Provided entries:
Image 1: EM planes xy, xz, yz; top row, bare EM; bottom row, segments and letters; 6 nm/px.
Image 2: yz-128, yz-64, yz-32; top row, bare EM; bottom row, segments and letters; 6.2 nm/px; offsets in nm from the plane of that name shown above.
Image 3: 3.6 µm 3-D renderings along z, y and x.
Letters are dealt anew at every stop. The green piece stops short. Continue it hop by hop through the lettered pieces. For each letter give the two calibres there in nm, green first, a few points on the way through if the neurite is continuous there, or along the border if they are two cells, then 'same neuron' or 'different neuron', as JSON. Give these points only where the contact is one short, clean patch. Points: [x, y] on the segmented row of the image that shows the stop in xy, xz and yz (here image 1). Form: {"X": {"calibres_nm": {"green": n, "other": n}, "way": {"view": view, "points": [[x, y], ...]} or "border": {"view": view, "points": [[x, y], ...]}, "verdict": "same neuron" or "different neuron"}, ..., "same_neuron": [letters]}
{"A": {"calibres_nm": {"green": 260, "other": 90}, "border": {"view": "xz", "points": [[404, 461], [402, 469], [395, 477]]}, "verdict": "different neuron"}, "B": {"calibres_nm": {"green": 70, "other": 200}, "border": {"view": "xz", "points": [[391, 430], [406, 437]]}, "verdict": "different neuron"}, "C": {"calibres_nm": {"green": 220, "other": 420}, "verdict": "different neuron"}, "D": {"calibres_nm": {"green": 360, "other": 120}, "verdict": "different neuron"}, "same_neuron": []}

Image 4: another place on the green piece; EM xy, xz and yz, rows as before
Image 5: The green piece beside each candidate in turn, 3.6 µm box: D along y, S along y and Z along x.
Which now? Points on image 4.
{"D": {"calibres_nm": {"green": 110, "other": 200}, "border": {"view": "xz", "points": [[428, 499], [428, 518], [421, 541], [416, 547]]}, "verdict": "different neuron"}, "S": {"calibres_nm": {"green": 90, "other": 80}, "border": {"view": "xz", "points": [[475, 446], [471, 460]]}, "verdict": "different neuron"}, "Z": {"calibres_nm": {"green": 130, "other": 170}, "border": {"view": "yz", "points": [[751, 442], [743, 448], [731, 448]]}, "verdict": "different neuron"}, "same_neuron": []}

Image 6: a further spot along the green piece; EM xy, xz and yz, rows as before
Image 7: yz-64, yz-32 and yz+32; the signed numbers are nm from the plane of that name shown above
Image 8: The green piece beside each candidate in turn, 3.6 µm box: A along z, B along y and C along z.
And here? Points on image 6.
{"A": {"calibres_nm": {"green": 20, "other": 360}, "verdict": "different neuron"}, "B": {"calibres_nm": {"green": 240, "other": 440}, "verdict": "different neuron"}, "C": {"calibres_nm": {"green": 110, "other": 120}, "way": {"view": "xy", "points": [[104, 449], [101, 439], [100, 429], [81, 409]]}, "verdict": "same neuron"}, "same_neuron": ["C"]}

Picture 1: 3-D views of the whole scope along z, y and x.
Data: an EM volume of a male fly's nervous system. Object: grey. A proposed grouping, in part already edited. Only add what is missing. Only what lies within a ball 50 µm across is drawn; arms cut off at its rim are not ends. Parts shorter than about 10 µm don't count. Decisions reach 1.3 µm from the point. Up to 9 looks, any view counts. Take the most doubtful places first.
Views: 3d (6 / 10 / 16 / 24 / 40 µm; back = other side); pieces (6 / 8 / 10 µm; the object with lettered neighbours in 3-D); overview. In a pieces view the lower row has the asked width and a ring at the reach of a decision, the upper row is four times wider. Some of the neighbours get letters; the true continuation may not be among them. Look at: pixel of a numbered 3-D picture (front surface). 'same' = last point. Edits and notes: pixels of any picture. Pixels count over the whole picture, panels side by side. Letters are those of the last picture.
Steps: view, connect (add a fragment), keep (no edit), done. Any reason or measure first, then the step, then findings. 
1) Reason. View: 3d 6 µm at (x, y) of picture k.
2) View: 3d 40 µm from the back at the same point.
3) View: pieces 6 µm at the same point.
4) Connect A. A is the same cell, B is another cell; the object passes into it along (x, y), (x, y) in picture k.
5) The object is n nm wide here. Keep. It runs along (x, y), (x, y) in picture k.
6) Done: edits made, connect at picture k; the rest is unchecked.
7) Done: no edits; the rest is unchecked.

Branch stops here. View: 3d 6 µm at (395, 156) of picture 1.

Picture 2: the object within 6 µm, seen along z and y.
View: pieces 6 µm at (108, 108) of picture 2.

Try it: Give back precisely the lines above that start at the line containing "Image 6: a further" and end at the line containing "Data: an EM", inclusive. No other lines belong in the output.

Task result:
Image 6: a further spot along the green piece; EM xy, xz and yz, rows as before
Image 7: yz-64, yz-32 and yz+32; the signed numbers are nm from the plane of that name shown above
Image 8: The green piece beside each candidate in turn, 3.6 µm box: A along z, B along y and C along z.
And here? Points on image 6.
{"A": {"calibres_nm": {"green": 20, "other": 360}, "verdict": "different neuron"}, "B": {"calibres_nm": {"green": 240, "other": 440}, "verdict": "different neuron"}, "C": {"calibres_nm": {"green": 110, "other": 120}, "way": {"view": "xy", "points": [[104, 449], [101, 439], [100, 429], [81, 409]]}, "verdict": "same neuron"}, "same_neuron": ["C"]}

Picture 1: 3-D views of the whole scope along z, y and x.
Data: an EM volume of a male fly's nervous system. Object: grey. A proposed grouping, in part already edited. Only add what is missing. Only what lies within a ball 50 µm across is drawn; arms cut off at its rim are not ends. Parts shorter than about 10 µm don't count. Decisions reach 1.3 µm from the point. Up to 9 looks, any view counts. Take the most doubtful places first.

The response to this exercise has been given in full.